Problems to solve:
#1 List the usernames of everyone who posted in the reptile collection forum thread.
#2 In the records, take the part that opens with the line containing "Die Grinder, and" and closes with the line containing "le Die Grinder". Rewrite only that part with "Angle Grinder" substituted for "Die Grinder", and change nothing else.

Source document:
__________

# Sneak peak at my collection



## krissy78 (Apr 9, 2018)

It’s been a while since I’ve done an update on what I currently have in my collection so thought I’d share some pics.


----------



## richyboa72 (Apr 10, 2018)

Nice collection you have there.
I love how pronuced the heat pits are on that first python picture,looks like someone hole punched it out, but It probably shows up more against the pale colour 

Sent from my TA-1024 using Tapatalk


----------



## krissy78 (Apr 10, 2018)

richyboa72 said:


> Nice collection you have there.
> I love how pronuced the heat pits are on that first python picture,looks like someone hole punched it out, but It probably shows up more against the pale colour
> 
> Sent from my TA-1024 using Tapatalk


Hahaha yeah I just noticed what you meant. Definitely looks like it’s been hole punched


----------



## Stuart (Apr 13, 2018)

Awesome, thanks for sharing


----------



## Pauls_Pythons (Apr 13, 2018)

Hey Krissy. I work just up the road from you


----------



## Chipewah (Apr 14, 2018)

you have some nice animals.


----------



## Soma123 (Apr 17, 2018)

Wow nice collection. 


Sent from my iPhone using Tapatalk


----------



## krissy78 (Apr 19, 2018)

Pauls_Pythons said:


> Hey Krissy. I work just up the road from you


Any place in particular lol that could be any number of roads
[doublepost=1524086930,1524086710][/doublepost]
Newest member of my scale family! Leatherback Bearded Dragon. Have 2 more joining the family next week


----------



## Pauls_Pythons (Apr 19, 2018)

krissy78 said:


> Any place in particular lol that could be any number of roads



Gawler.


----------



## pinefamily (Apr 19, 2018)

Since when have you left Mexico, I mean Melbourne, P_P?


----------



## krissy78 (Apr 23, 2018)

Pauls_Pythons said:


> Gawler.


Oh yeah not to far away at all


----------

__________

Extracted data:
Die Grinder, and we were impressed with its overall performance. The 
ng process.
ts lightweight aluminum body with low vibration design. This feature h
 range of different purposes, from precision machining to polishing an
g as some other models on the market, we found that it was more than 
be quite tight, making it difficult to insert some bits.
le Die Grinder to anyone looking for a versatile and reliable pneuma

__________

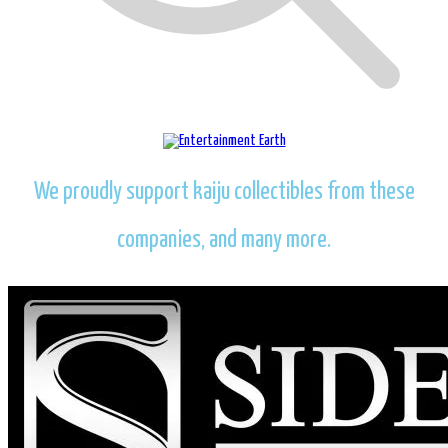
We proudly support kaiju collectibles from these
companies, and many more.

__________

Answers to the tasks:
#1 krissy78, richyboa72, Stuart, Pauls_Pythons, Chipewah, Soma123, pinefamily

#2
Angle Grinder, and we were impressed with its overall performance. The 
ng process.
ts lightweight aluminum body with low vibration design. This feature h
 range of different purposes, from precision machining to polishing an
g as some other models on the market, we found that it was more than 
be quite tight, making it difficult to insert some bits.
le Angle Grinder to anyone looking for a versatile and reliable pneuma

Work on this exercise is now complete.